The river once shifted back and forth, dropping its sediment load on the continental shelf--now, it flows down the conduit the Corps has created, dropping its sediment off the edge of the shelf into the deep water of the Gulf. Without the constant addition of new sediment, there is nothing to compensate for the natural settling of the marsh bottom. As a result, millions of acres that once supported expanses of marsh vegetation are now open bays.

The channeling of the lower Mississippi has also reduced the amount of fresh water that spreads through the coastal marshes. Salt water seeps in to fill the loss and kills freshwater vegetation. The transition is often so rapid that the marsh bottom is washed away before saltwater plants can establish themselves. This leads to more wetland loss.

Early oil and gas development on the delta made the situation even worse. In the 1950s, 1960s, and 1970s, drillers dredged deep channels into the marsh so that they could move barges in as work platforms. The dredging destroyed thousands of acres of marsh directly; the channels allowed salt water to penetrate far into the wetland complexes, and the spoil banks interfered with the natural movement of fresh water in the marshes on either side. Spurred by public outcry, the companies have found ways to soften their impact, but the older drilling techn

iques are still taking a toll on wetlands.

About the same time the roughnecks were cutting their way into the marsh, some public-spirited individuals decided to import the South American nutria, a furbearer that has eaten its way through thousands of acres of wetlands and wooded swamps. Exotic plants like alligator weed and water hyacinth have also taken a toll, crowding out the native vegetation that largely defines the character of the wetland.

Along with many other conservation veterans, Phil Bowman has spent much of his professional career identifying the causes of wetland loss along the coast and trying to soften their impact. "We're learning from our mistakes," he says philosophically, "but we have to live with our mistakes."

There are efforts to stem the loss. The modern Corps of Engineers has helped build high-tech diversions to lift fresh water and sediment out of the river, over the levees, and into the surrounding marsh. While these projects are good for coastal wetlands as a whole, at least one created a new controversy when it changed the distribution of oysters and triggered a lawsuit from oystermen. Lower-tech approaches are also being developed. Ducks Unlimited has funded "duck-wing terraces" along the Chenier Plain to help protect marsh edge from the waves of the Gulf. The Louisiana Department of Wildlife and Fisheries and a number of partners are experimenting with breaks in the natural levees along the Mississippi. These breaks, called "crevasses," allow fresh water and sediment to flow out into the marsh. As the water slows, the sediment drops to the bottom, creating a micro-delta that quickly develops its own marsh vegetation.
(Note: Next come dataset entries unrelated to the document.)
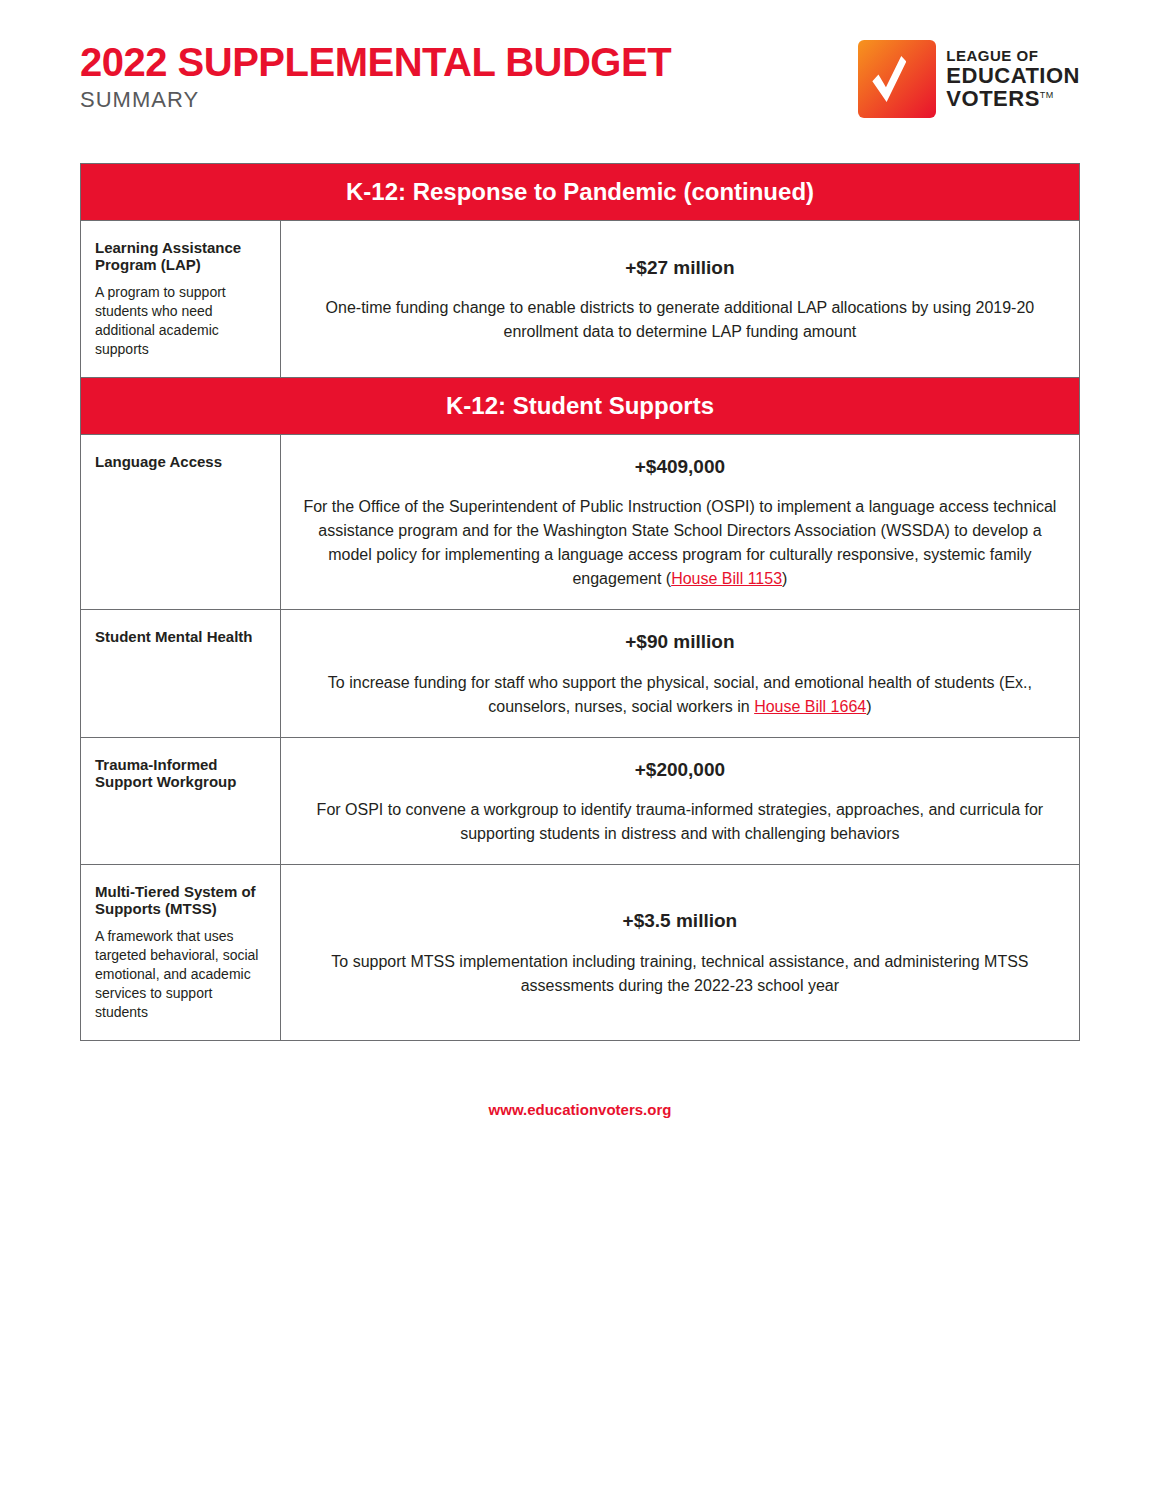2022 SUPPLEMENTAL BUDGET
SUMMARY
LEAGUE OF
EDUCATION
VOTERSTM
| K-12: Response to Pandemic (continued) |
| --- |
| Learning Assistance Program (LAP) A program to support students who need additional academic supports | +$27 million One-time funding change to enable districts to generate additional LAP allocations by using 2019-20 enrollment data to determine LAP funding amount |
| K-12: Student Supports |
| Language Access | +$409,000 For the Office of the Superintendent of Public Instruction (OSPI) to implement a language access technical assistance program and for the Washington State School Directors Association (WSSDA) to develop a model policy for implementing a language access program for culturally responsive, systemic family engagement ( House Bill 1153 ) |
| Student Mental Health | +$90 million To increase funding for staff who support the physical, social, and emotional health of students (Ex., counselors, nurses, social workers in House Bill 1664 ) |
| Trauma-Informed Support Workgroup | +$200,000 For OSPI to convene a workgroup to identify trauma-informed strategies, approaches, and curricula for supporting students in distress and with challenging behaviors |
| Multi-Tiered System of Supports (MTSS) A framework that uses targeted behavioral, social emotional, and academic services to support students | +$3.5 million To support MTSS implementation including training, technical assistance, and administering MTSS assessments during the 2022-23 school year |
www.educationvoters.org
The problem with these solutions is a matter of scale. They are creating hundreds of acres of new marsh while tens of thousands of acres are being lost. It's been estimated that an adequate program for protecting Louisiana's coastal wetlands will cost $14 billion. A coalition of conservation groups and government agencies called America's Wetland is trying to convince Congress to throw its weight behind the effort.

The loss of Louisiana's coastal marshes is a national crisis. Our communal attempt to control the Mississippi, Missouri, Ohio, and Tennessee rivers started the damage; our insatiable appetite for oil and gas has made it worse. If the Louisiana wetlands disappear, the effect will be felt far beyond Houma and Venice, Lake Charles and New Orleans. The wealth of these marshes--redfish and shrimp, gadwalls and pintails, whitefronts and snow geese--finds its way to the farthest corners of America. The delta touches us all. And if we're shortsighted enough to let it go, we'll feel the loss as well.